JAKARTA, KABARINDONESIA.CO.ID - Aksi umat Pers yang digelar Rabu (4/7/2018) yang diakomodir sejumlah organisasi pers nasional sebagai bentuk perlawanan umat Pers terhadap tirani kekuasaan Dewan Pers. Refleksi dan reaksitas umat Pers terhadap kebijakan-kebijakan dewan pers yang dinilai tidak berpihak pada jurnalis, diskriminatif bahkan telah mengkriminalisasi hampir di setiap daerah. Penolakan tersebut berawal dari kebijakan dan sikap dewan pers yang selama ini dirasakan telah membunuh karakter Pers dan membunuh kemerdekaan Pers, memicu kemarahan dan memuncaknya hak tolak atas kinerja dewan pers yang tidak sesuai dengan tujuan awal, sebagai amanah reformasi dan demokrasi untuk mengembalikan citra martabat harga diri bangsa kepada Pers Pancasila.

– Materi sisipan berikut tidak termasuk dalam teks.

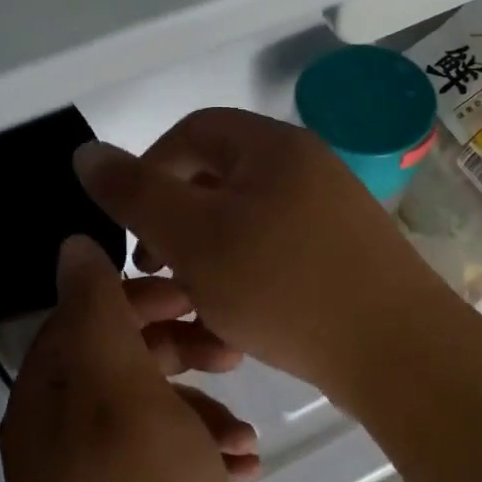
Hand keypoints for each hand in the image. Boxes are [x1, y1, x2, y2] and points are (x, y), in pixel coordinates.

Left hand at [0, 236, 254, 481]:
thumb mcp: (125, 396)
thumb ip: (99, 316)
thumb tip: (72, 248)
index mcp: (47, 403)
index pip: (84, 317)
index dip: (140, 296)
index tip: (195, 296)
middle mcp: (61, 437)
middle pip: (121, 361)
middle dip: (179, 350)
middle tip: (231, 350)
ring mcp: (98, 481)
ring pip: (153, 410)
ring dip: (202, 408)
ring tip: (245, 433)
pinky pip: (170, 460)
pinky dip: (205, 453)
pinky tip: (244, 467)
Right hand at [73, 108, 455, 399]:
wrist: (395, 351)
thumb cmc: (283, 286)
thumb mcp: (193, 237)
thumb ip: (136, 193)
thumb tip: (86, 152)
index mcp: (273, 146)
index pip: (193, 131)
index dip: (150, 168)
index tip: (132, 225)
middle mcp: (308, 165)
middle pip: (220, 175)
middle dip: (178, 218)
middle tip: (158, 269)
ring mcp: (333, 210)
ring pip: (247, 219)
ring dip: (210, 252)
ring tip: (194, 298)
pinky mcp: (347, 253)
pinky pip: (279, 249)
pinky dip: (248, 273)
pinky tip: (241, 315)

Aksi serentak yang dilakukan di berbagai wilayah di Indonesia, dengan sentral DKI Jakarta sebagai pusat pemerintahan menjadi titik vital.
Dalam orasinya di depan gedung dewan pers, para organisasi pers dan umat pers mendorong Majelis Pers untuk mengambil sikap dam langkah tegas dalam melakukan evaluasi kinerja dewan pers selama ini.

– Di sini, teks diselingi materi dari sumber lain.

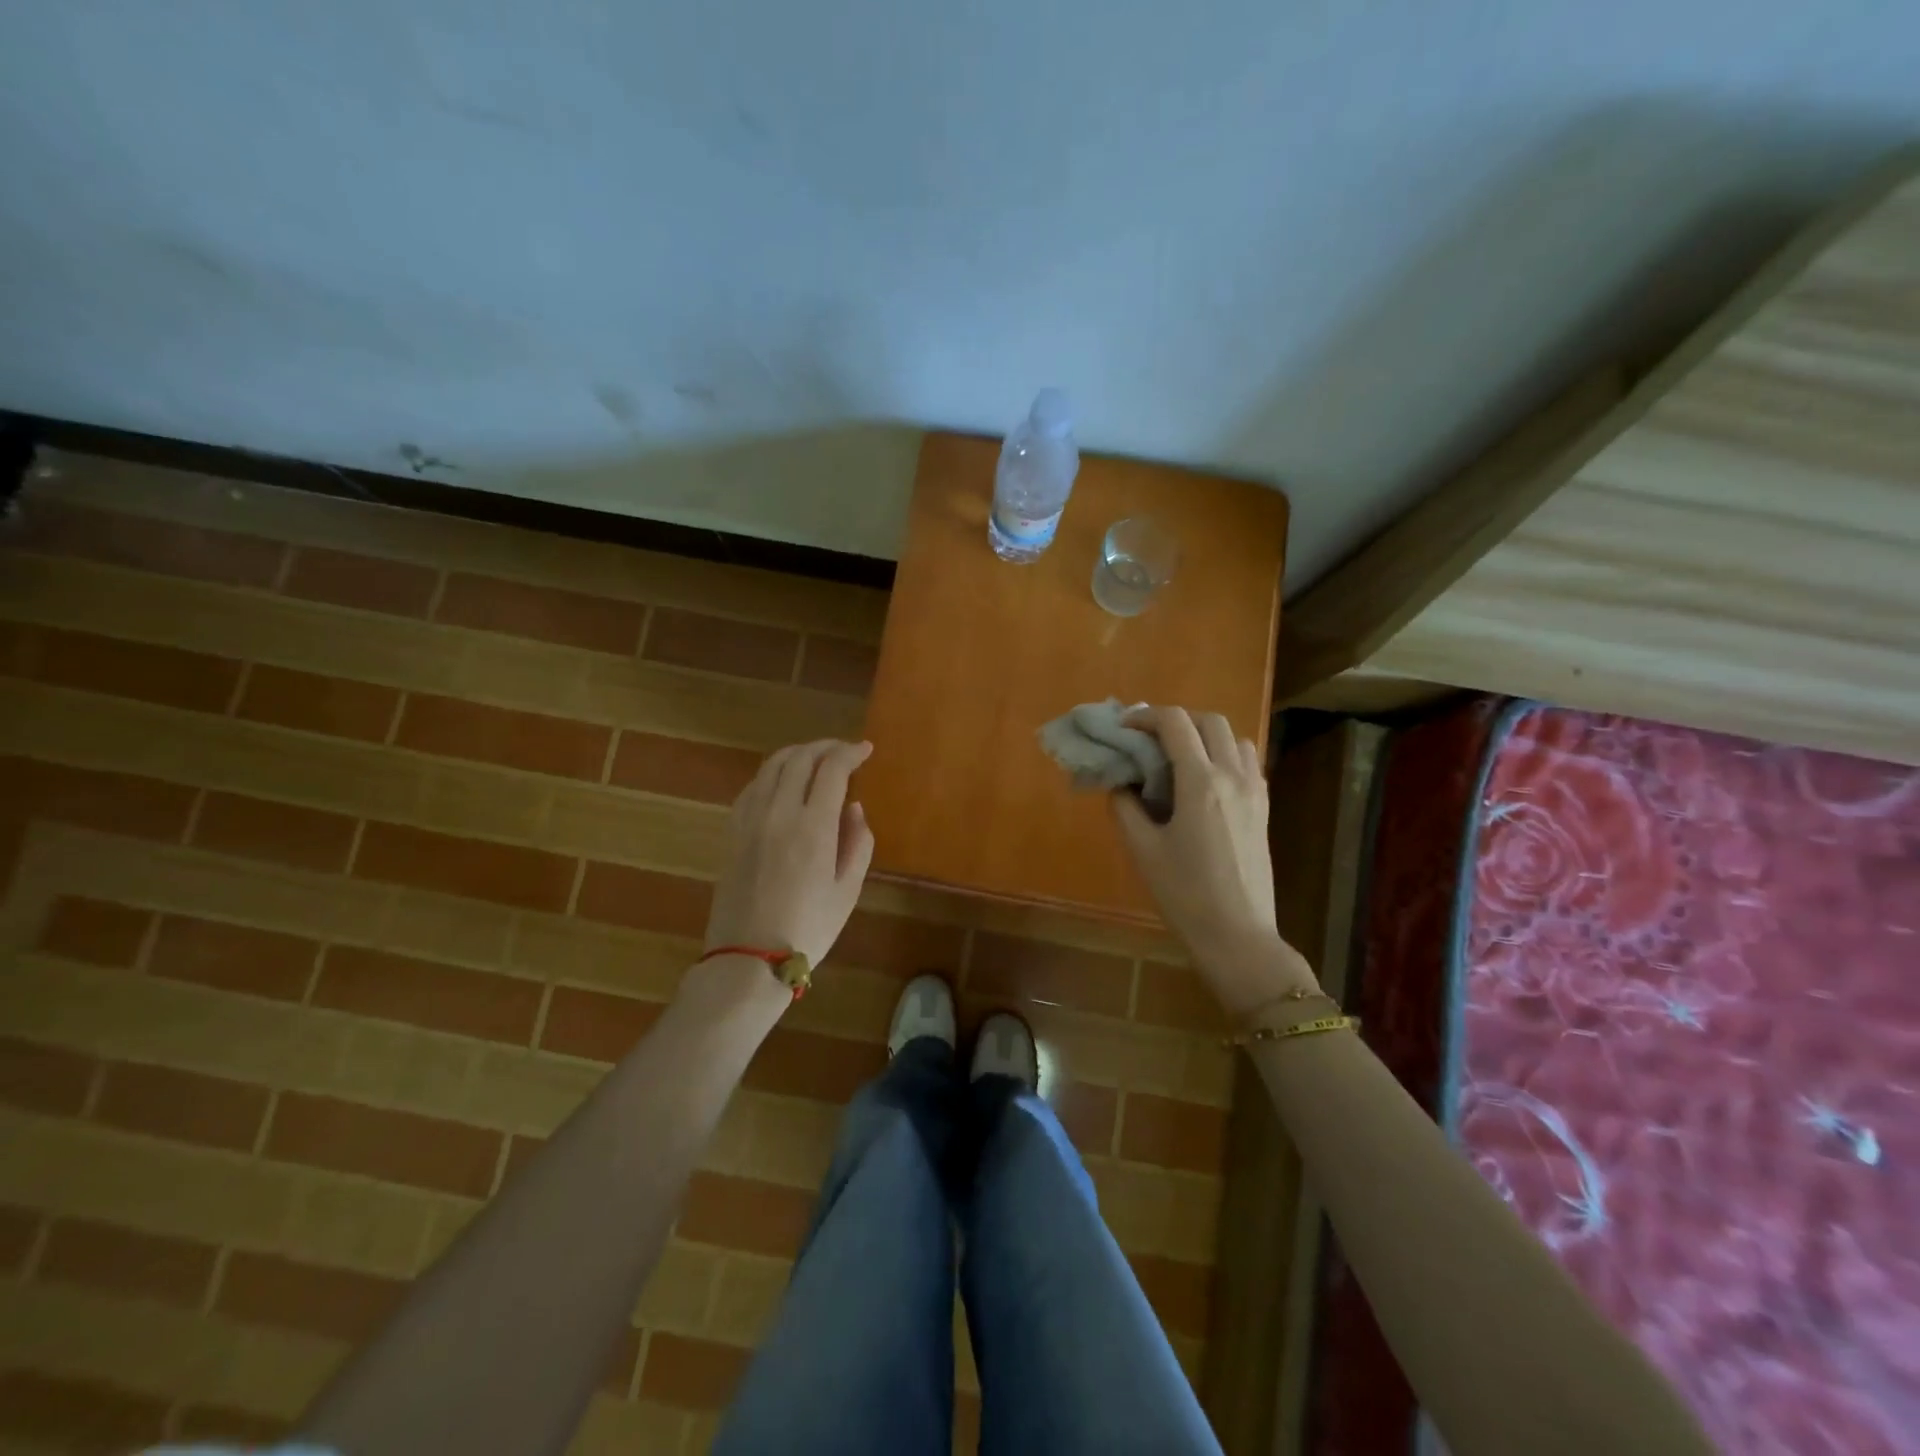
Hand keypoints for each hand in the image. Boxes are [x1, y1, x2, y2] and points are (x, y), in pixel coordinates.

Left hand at [704, 739, 875, 969]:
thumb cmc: (808, 927)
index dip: (851, 752)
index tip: (866, 750)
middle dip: (826, 747)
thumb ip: (858, 842)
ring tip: (816, 759)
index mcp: (812, 826)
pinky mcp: (732, 830)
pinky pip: (753, 786)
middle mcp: (778, 812)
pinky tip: (784, 783)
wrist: (749, 958)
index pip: (832, 768)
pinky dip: (773, 773)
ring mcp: (750, 819)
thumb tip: (853, 808)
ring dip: (798, 753)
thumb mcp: (848, 889)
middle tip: (844, 750)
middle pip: (800, 758)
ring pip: (772, 765)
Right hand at [1111, 707, 1316, 1009]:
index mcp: (1201, 782)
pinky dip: (1224, 754)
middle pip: (1209, 721)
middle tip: (1148, 739)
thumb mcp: (1143, 849)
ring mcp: (1254, 791)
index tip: (1123, 727)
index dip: (1145, 717)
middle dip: (1176, 720)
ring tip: (1177, 756)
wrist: (1237, 936)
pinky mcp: (1263, 809)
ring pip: (1234, 738)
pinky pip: (1247, 762)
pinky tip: (1203, 780)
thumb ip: (1125, 807)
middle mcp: (1233, 776)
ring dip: (1204, 735)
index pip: (1175, 724)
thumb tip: (1122, 784)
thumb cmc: (1184, 894)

Sekjen Majelis Pers sekaligus ketua umum KWRI, Ozzy Sulaiman Sudiro mengatakan di hadapan ratusan awak media di pelataran gedung dewan pers Jakarta, bahwa kemerdekaan pers yang sudah diperjuangkan bersama pejuang Pers Reformis (Majelis Pers) diduga telah dibajak oleh sekelompok pesanan sponsor penguasa dan pengusaha Pers, seolah-olah kemerdekaan Pers ini hanya diraih dan diperjuangkan oleh segelintir organisasi Pers.

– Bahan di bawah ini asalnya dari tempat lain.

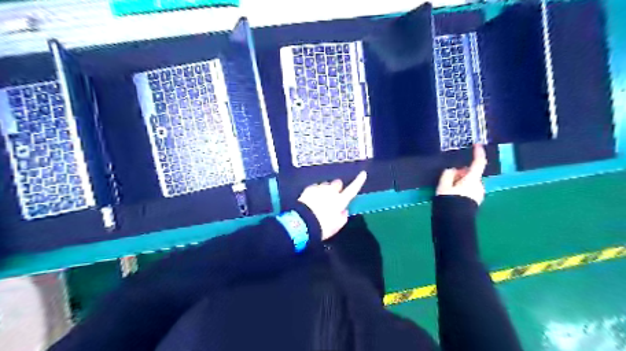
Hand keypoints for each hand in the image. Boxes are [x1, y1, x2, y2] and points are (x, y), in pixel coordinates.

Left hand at [296, 171, 366, 241]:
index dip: (358, 181)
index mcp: (340, 201)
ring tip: (319, 201)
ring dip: (325, 190)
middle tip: (333, 197)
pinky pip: (315, 187)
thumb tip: (344, 211)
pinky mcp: (309, 189)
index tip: (363, 173)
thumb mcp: (336, 226)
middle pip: (337, 183)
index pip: (353, 189)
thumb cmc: (322, 227)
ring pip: (325, 185)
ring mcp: (319, 188)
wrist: (302, 223)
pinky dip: (315, 192)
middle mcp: (331, 191)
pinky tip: (311, 200)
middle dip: (336, 187)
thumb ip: (342, 217)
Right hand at [436, 144, 488, 205]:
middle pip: (471, 174)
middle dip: (461, 173)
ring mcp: (479, 194)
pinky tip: (453, 196)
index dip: (478, 153)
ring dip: (461, 182)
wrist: (454, 222)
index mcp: (472, 179)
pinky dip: (462, 189)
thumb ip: (448, 174)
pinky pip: (469, 190)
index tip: (477, 145)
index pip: (478, 163)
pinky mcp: (477, 201)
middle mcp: (479, 185)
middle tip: (447, 179)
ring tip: (447, 190)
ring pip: (470, 182)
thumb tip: (453, 170)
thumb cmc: (449, 201)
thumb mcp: (443, 186)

“Itu adalah kebohongan publik dan
penghianatan nurani, bahwa kemerdekaan Pers yang sudah kita perjuangkan adalah
hasil perjuangan 27 organisasi wartawan, sejarah telah mencatat itu, Majelis
Pers yang turut membidani kelahirannya Dwewan Pers merasa prihatin dan duka
yang mendalam kapada para jurnalis yang saat ini berada dalam hotel prodeo
hingga kematian seperti yang dialami M Yusuf karena sebuah berita, mengacu UU
No.40 thn 1999 tentang Pers, bahwa sebuah karya jurnalistik tidak menganut
kriminalitas, karena wartawan di dalam melaksanakan fungsi dan tugas jurnalistiknya
secara konstitusi dilindungi Undang-undang No 40 tahun 1999 tentang Pers,” urai
Ozzy.
Sementara lahir Undang-undang ITE No
19 tahun 2016 tentang perubahan atas Undang-undang No 11 tahun 2008 terkait
informasi transaksi elektronik, keberadaannya diberlakukan semata-mata untuk
sosial media dalam hal ini, twitter, facebook, instagram dan sebagainya
“Bukan terhadap jurnalis, terutama
Pasal 45 A dengan ancaman 6 tahun penjara dan denda 1 miliar rupiah. Itu
artinya sama saja kiamat sugro bagi wartawan. Hal ini menjadi catatan buram bagi
kinerja pengurus dewan pers sepanjang sejarah kemerdakaan Pers dan telah menciderai
kemerdekaan pers,”.
"Kami memberikan apresiasi dan tentu menempatkan penghargaan setinggi-tingginya kepada para pejuang Pers kepada teman-teman peserta aksi, baik di Jakarta maupun di berbagai daerah, bahwa momen ini menjadi langkah maju merebut kembalinya kemerdekaan pers. Karena kita adalah seorang pejuang dan bukan orang-orang yang diperjuangkan. Dan kami meminta kepada pengurus DP untuk mengevaluasi dan meninjau kembali kebijakan-kebijakannya bila perlu mencabut hal-hal yang berpotensi terhadap pembunuhan karakter Pers dan membunuh kemerdekaan Pers,” beber Ozzy.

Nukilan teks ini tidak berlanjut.